▸ TEXTE FOURNI
--

Détruire les machines eût été sans aucun doute, de la part des ouvriers, une violence sauvage, dont ils auraient souffert les premiers : on faisait bien de le leur dire. Et pourtant, si les machines produisent à la longue des avantages incontestables, il suffit des maux accidentels qui naissent de Leur brusque intervention dans l’industrie pour accuser les vices de l’ordre social. L’anathème était donc naturel chez de pauvres ouvriers, victimes d’une concurrence homicide. Les flétrir du nom de repris de justice, c’était descendre à des manœuvres déloyales. Mais les intérêts qu’on menace sont implacables, et tout leur est bon pour se défendre.

--

▸ CONSIGNE 1
Transforme en liste numérotée les lignes de données, de la toute première jusqu'à celle qui contient « four: four -> look », les deux incluses. Ne garde pas les lignes vides.

--

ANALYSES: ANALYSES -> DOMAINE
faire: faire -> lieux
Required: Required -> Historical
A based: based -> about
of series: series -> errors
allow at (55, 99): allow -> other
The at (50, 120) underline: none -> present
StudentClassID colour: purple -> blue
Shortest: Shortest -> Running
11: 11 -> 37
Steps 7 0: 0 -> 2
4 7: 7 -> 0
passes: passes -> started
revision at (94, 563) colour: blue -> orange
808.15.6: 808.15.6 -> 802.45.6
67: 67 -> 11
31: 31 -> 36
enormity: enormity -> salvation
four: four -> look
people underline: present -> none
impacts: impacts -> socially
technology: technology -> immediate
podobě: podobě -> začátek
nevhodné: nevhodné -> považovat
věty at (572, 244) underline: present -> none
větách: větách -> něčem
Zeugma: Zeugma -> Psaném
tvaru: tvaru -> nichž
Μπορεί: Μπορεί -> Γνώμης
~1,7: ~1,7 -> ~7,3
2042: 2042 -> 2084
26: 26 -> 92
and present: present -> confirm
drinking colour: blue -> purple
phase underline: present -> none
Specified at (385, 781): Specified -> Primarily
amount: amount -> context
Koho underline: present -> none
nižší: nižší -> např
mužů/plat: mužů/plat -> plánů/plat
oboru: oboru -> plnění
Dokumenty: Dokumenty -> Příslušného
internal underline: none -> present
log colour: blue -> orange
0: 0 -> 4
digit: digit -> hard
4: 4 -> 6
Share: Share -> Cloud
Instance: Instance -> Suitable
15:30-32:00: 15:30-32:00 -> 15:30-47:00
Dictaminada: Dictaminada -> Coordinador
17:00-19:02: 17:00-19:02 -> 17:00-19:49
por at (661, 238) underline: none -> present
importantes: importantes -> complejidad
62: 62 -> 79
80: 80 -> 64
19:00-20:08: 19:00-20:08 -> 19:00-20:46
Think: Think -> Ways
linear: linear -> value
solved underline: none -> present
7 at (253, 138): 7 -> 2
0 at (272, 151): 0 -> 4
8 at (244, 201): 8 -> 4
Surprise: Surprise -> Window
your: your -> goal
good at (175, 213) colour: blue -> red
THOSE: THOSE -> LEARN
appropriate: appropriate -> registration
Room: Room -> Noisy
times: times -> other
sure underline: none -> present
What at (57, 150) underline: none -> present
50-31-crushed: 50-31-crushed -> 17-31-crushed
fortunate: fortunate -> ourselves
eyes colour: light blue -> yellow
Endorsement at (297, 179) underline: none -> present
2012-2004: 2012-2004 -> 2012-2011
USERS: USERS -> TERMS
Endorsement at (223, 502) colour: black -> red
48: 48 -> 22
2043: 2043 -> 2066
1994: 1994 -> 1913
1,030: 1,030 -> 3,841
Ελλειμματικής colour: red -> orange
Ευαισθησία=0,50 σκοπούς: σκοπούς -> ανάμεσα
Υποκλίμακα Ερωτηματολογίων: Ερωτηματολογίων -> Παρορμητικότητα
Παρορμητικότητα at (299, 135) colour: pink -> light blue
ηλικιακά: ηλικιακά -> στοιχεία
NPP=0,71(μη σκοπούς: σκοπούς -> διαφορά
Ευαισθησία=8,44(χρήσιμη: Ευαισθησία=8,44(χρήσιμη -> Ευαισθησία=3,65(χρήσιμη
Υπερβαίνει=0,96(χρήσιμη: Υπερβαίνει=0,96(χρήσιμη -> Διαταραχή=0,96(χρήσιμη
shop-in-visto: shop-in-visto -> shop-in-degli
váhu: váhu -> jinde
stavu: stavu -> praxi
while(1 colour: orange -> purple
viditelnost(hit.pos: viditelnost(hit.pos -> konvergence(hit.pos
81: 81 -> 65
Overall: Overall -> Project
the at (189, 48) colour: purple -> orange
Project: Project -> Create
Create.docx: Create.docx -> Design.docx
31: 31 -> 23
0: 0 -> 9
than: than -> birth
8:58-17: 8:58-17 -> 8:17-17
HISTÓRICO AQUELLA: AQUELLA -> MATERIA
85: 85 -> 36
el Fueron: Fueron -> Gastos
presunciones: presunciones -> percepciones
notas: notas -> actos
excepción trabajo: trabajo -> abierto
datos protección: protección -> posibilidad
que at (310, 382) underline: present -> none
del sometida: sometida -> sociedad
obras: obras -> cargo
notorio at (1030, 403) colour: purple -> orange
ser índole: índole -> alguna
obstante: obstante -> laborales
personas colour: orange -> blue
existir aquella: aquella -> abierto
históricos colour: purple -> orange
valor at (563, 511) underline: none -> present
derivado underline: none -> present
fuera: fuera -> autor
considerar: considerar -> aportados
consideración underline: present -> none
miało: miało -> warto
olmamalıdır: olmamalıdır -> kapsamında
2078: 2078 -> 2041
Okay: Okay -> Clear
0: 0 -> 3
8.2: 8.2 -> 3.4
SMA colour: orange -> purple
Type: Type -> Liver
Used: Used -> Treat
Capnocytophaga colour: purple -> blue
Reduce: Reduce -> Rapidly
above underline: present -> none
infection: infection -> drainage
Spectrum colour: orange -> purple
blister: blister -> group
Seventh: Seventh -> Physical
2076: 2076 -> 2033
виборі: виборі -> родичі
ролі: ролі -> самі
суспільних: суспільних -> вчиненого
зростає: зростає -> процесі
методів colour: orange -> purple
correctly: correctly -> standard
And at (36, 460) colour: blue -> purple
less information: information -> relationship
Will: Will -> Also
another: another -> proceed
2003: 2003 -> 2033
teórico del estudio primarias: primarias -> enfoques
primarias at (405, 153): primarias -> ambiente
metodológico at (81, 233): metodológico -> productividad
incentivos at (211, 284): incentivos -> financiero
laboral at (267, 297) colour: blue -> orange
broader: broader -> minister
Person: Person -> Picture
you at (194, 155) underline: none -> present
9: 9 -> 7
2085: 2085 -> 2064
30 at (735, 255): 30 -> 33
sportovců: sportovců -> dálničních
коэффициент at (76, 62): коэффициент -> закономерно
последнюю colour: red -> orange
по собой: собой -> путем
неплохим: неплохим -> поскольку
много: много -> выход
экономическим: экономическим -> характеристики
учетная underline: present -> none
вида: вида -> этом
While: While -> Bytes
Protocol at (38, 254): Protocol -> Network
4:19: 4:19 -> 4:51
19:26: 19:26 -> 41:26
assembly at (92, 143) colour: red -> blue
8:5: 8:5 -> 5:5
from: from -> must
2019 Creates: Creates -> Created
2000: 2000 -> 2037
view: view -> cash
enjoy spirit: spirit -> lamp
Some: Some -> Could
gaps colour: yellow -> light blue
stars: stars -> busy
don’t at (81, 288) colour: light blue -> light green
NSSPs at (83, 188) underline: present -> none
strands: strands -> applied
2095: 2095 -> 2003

--

▸ CONSIGNE 2
Dans le texte sur les machines, de quel nom a-t-on flétri les ouvriers ?

▸ RÉPONSE COMPLÈTE 1
1. ANALYSES: ANALYSES -> DOMAINE
2. faire: faire -> lieux
3. Required: Required -> Historical
4. A based: based -> about
5. of series: series -> errors
6. allow at (55, 99): allow -> other
7. The at (50, 120) underline: none -> present
8. StudentClassID colour: purple -> blue
9. Shortest: Shortest -> Running
10. 11: 11 -> 37
11. Steps 7 0: 0 -> 2
12. 4 7: 7 -> 0
13. passes: passes -> started
14. revision at (94, 563) colour: blue -> orange
15. 808.15.6: 808.15.6 -> 802.45.6
16. 67: 67 -> 11
17. 31: 31 -> 36
18. enormity: enormity -> salvation
19. four: four -> look

▸ RÉPONSE COMPLÈTE 2
Du nom de repris de justice.